Leaving the pictures aside, return all of the data below exactly.

[Data for this exercise]

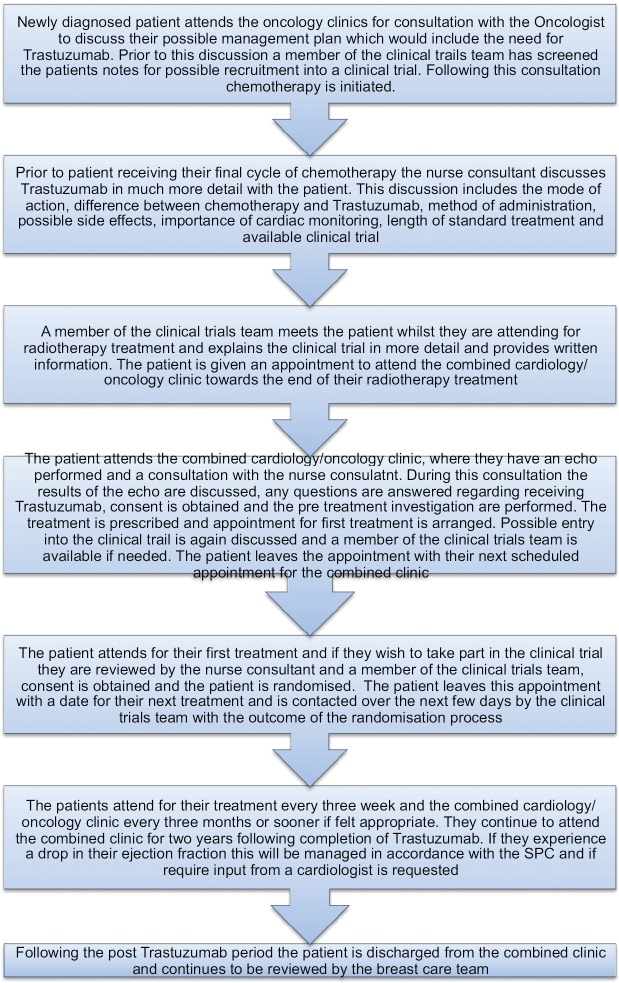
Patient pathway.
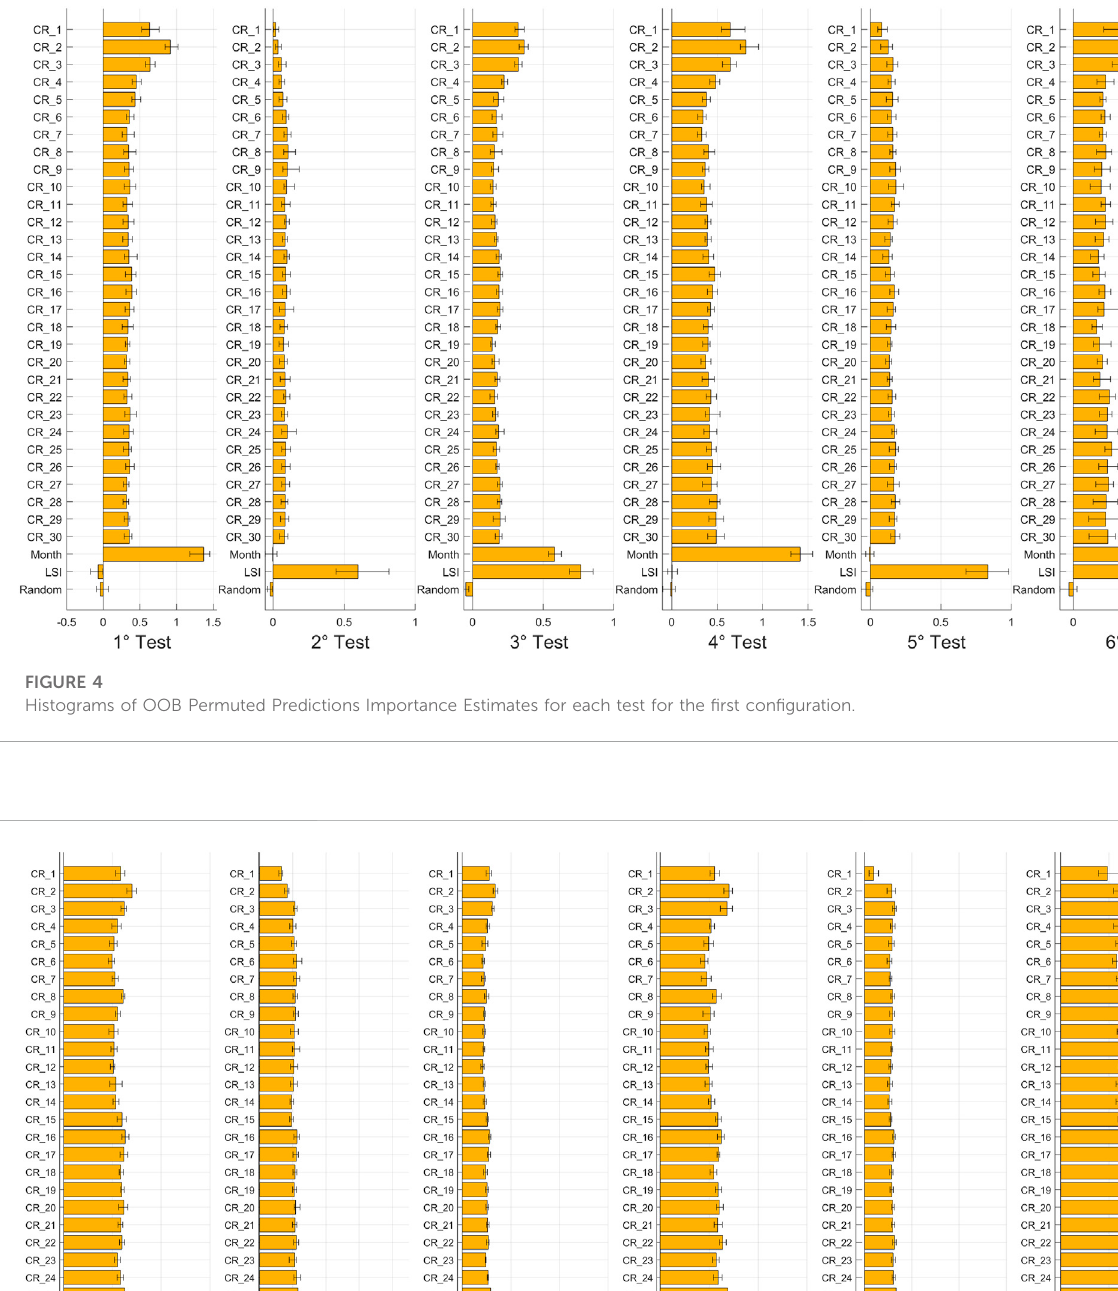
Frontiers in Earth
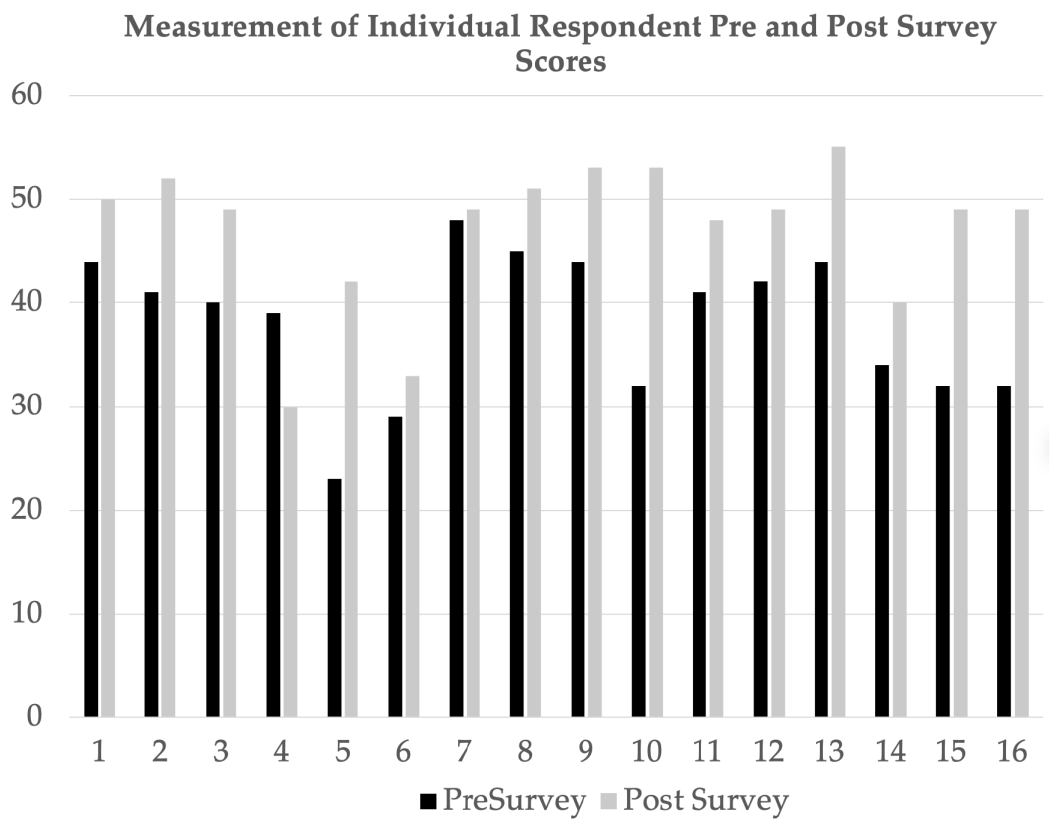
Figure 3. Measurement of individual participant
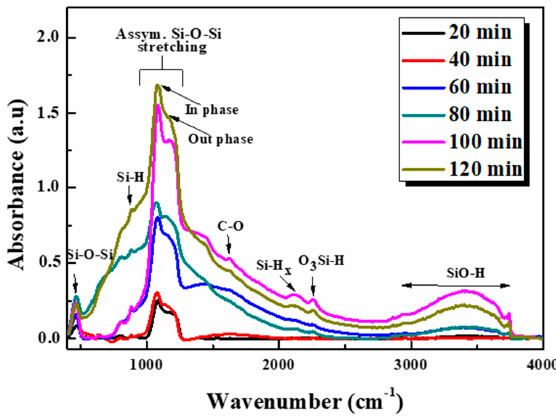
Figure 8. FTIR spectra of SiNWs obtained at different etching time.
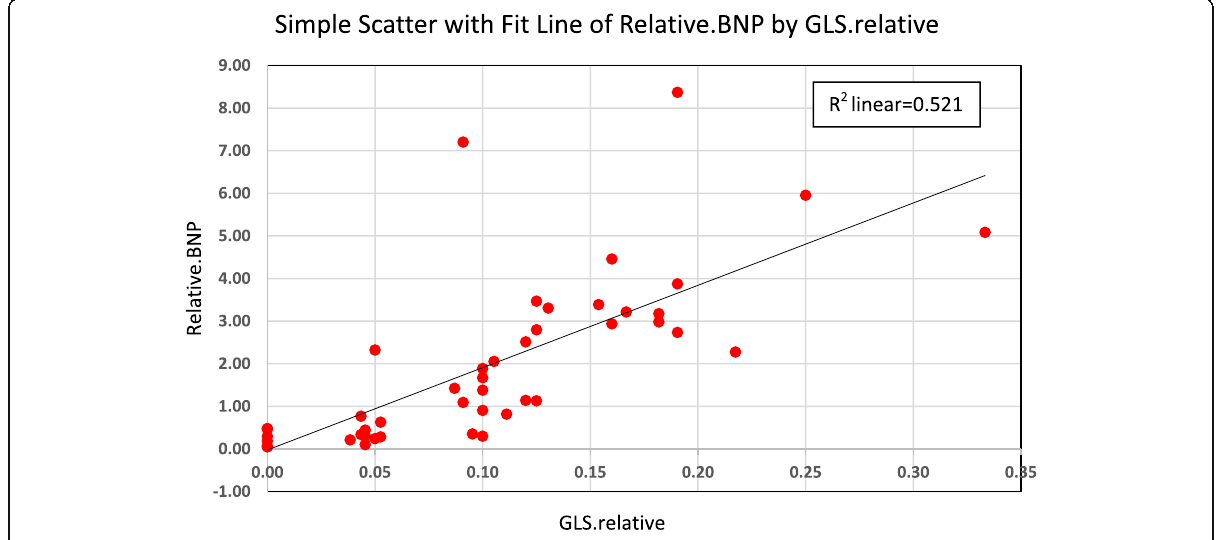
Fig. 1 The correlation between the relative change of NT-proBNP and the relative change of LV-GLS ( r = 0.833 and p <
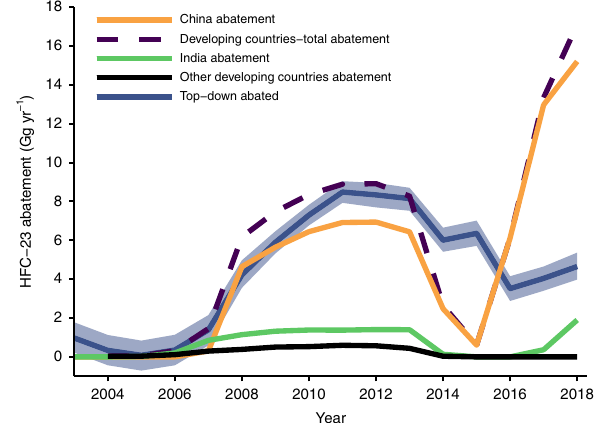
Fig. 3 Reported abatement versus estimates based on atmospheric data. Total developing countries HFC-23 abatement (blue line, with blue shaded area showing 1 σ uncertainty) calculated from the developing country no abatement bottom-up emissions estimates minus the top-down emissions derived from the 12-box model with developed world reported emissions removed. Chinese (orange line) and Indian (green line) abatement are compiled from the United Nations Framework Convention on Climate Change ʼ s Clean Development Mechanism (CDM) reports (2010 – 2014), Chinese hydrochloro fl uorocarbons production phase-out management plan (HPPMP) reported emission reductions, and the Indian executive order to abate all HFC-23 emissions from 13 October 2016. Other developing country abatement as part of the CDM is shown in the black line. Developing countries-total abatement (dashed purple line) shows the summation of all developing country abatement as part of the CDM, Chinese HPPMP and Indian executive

[/Data for this exercise]

» **Output of the task**
Patient pathway.
Frontiers in Earth
Figure 3. Measurement of individual participant
Figure 8. FTIR spectra of SiNWs obtained at different etching time.
Fig. 1 The correlation between the relative change of NT-proBNP and the relative change of LV-GLS ( r = 0.833 and p <
Fig. 3 Reported abatement versus estimates based on atmospheric data. Total developing countries HFC-23 abatement (blue line, with blue shaded area showing 1 σ uncertainty) calculated from the developing country no abatement bottom-up emissions estimates minus the top-down emissions derived from the 12-box model with developed world reported emissions removed. Chinese (orange line) and Indian (green line) abatement are compiled from the United Nations Framework Convention on Climate Change ʼ s Clean Development Mechanism (CDM) reports (2010 – 2014), Chinese hydrochloro fl uorocarbons production phase-out management plan (HPPMP) reported emission reductions, and the Indian executive order to abate all HFC-23 emissions from 13 October 2016. Other developing country abatement as part of the CDM is shown in the black line. Developing countries-total abatement (dashed purple line) shows the summation of all developing country abatement as part of the CDM, Chinese HPPMP and Indian executive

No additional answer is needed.